Simple Minds – Direction Of The Heart: Album Review

Let me see those hands. As ever, Simple Minds provide a stirring of the blood as we emerge from turbulent times.

Release Date: 21st October 2022

Label: BMG

Format: digital / CD / deluxe CD / vinyl

How to make a feel-good ‘Electro-rock’ record, during the very worst of times? Direction Of The Heart is the result of that challenge. Who would have thought we’d have so much fun creating it?” says Jim Kerr of Simple Minds’ first album since 2018’s Between Two Worlds. Much of Direction Of The Heart emerges from Jim and Charlie Burchill’s Sicilian base (…nice) as they’re reduced down to a core duo. However, the live band come to the party with contributions from bassist and co-writer on two songs Ged Grimes, drummer Cherisse Osei, and vocalist Sarah Brown joined them from London.

It’s an ebullient collection. Charlie talks of a boost in the energy levels and how much of the record sees songs hitting the 120-130 BPM range for anyone with a penchant for that sort of data. The controlled bounce of Vision Thing introduces a Simple Minds for 2022. Sitting atop their signature keyboard washes of velvet lushness, the throb of First You Jump might take some back to the days and the gigs when they shared a bill with U2 back in the early Eighties. Those two tracks re-establish the credentials as Russell Mael of Sparks then jumps on board to add a cameo to the pop fizz of Human Traffic that could just as easily have come from a Bon Jovi record just missing with Noo Joisey drawl – and a conscience.

These days, you won’t find the outwardly and occasionally clumsy, political drum bashing, or Simple Minds seeking out a major mission, but you’ll never be too far from something insightful-ish as they ask Who Killed Truth? where the dashes of crescendo accompany a chugging pulse.

Those pre-Mandela, formative days, urgent electronics and a heightened vocal presence, are re-enacted on Act Of Love, written by Kerr and Burchill in Glasgow during late 1977 and performed as the opening song of their first ever gig. Full circle and all that, a second notable collaboration is The Walls Came Down written in 1983 by kindred spirit, the late Michael Been, whose band The Call supported Simple Minds, and whose Let The Day Begin was covered on 2014’s Big Music. Like the latter song, we may have stumbled on the new set opener delivered with a spirit of Bowie in Berlin. Originally written as an attack against Ronald Reagan and Margaret Thatcher, the decades of Donald Trump starting to build walls, Orbán in Hungary building walls, and Nigel Farage wanting to build some kind of walls are no kinder and the song seems to have found its time. “We get dumb heads thinking” indeed and all fired by a singalong that the masses will lap up.

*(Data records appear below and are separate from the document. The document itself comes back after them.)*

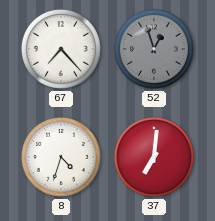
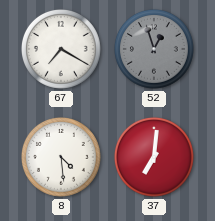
67: 7:23 -> 7:20
8: 4:33 -> 4:29
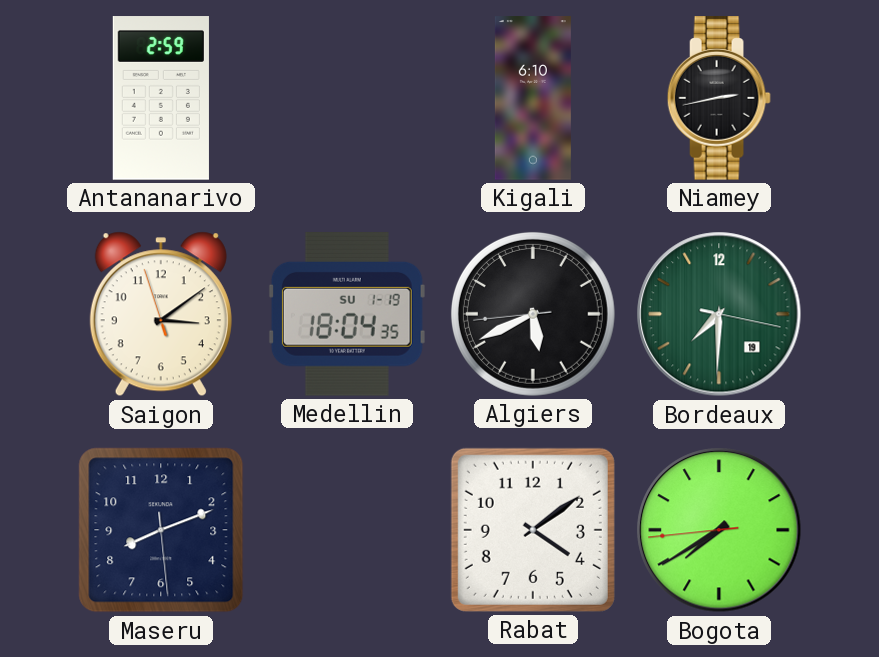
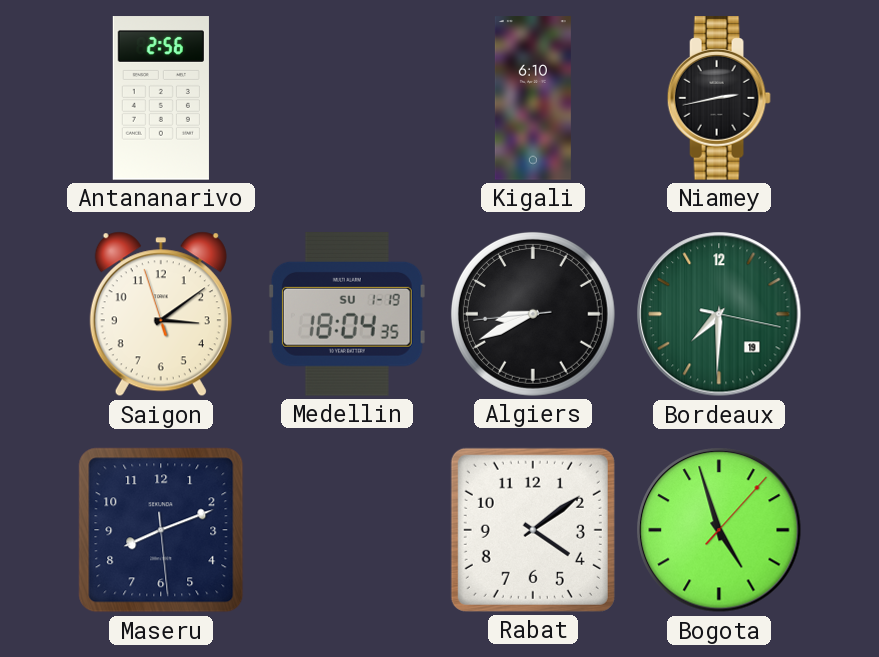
Antananarivo: 2:59 -> 2:56
Algiers: 5:40 -> 8:40
Bogota: 7:39 -> 4:57
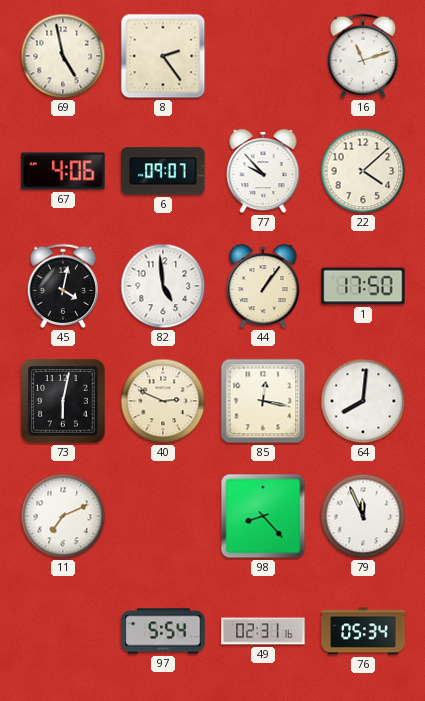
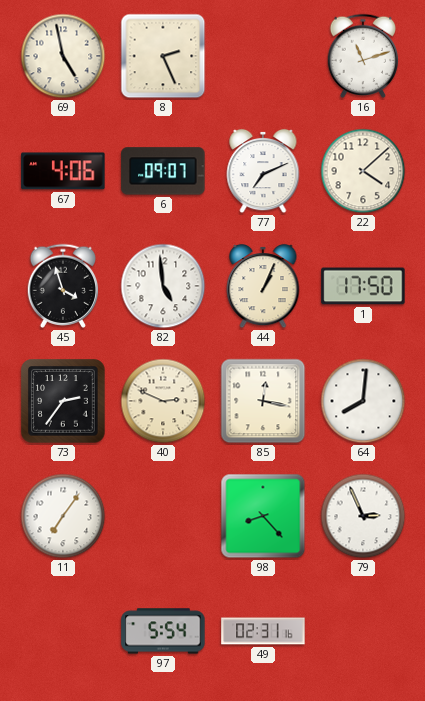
8: 2:24 -> 2:26
77: 9:53 -> 7:11
45: 4:02 -> 3:57
44: 1:06 -> 1:04
73: 6:02 -> 2:36
11: 7:11 -> 7:06
79: 11:56 -> 2:56
76: 05:34 -> none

Direction… typifies the appeal to the emotions and offers big dollops of communal celebration and camaraderie that come with Waterfront, Alive And Kicking and Belfast Child. The latter is possibly acknowledged in Solstice Kiss – some have suggested a potential Bond theme here – where the Celtic mood and distant thunder give way to a rolling anthem in the traditional fashion. It’s probably where Jim will justifiably utter the immortal ‘let me see those hands’. Quite right too. It’s a grand See The Lights/Let There Be Love latter-day coming together and surely we’re going to see it as the set closer before they encore with a hit or two.

A remarkable forty-five years on, find Simple Minds – Jim and Charlie – choosing an apt title in Direction Of The Heart; it could have been ‘The Italian Job’ , but they’re following a path, a destiny, avoiding the same old scene. With a smattering of stone-cold classics, Simple Minds, as ever, make their statement with the same aplomb and conviction they’re done for those decades past.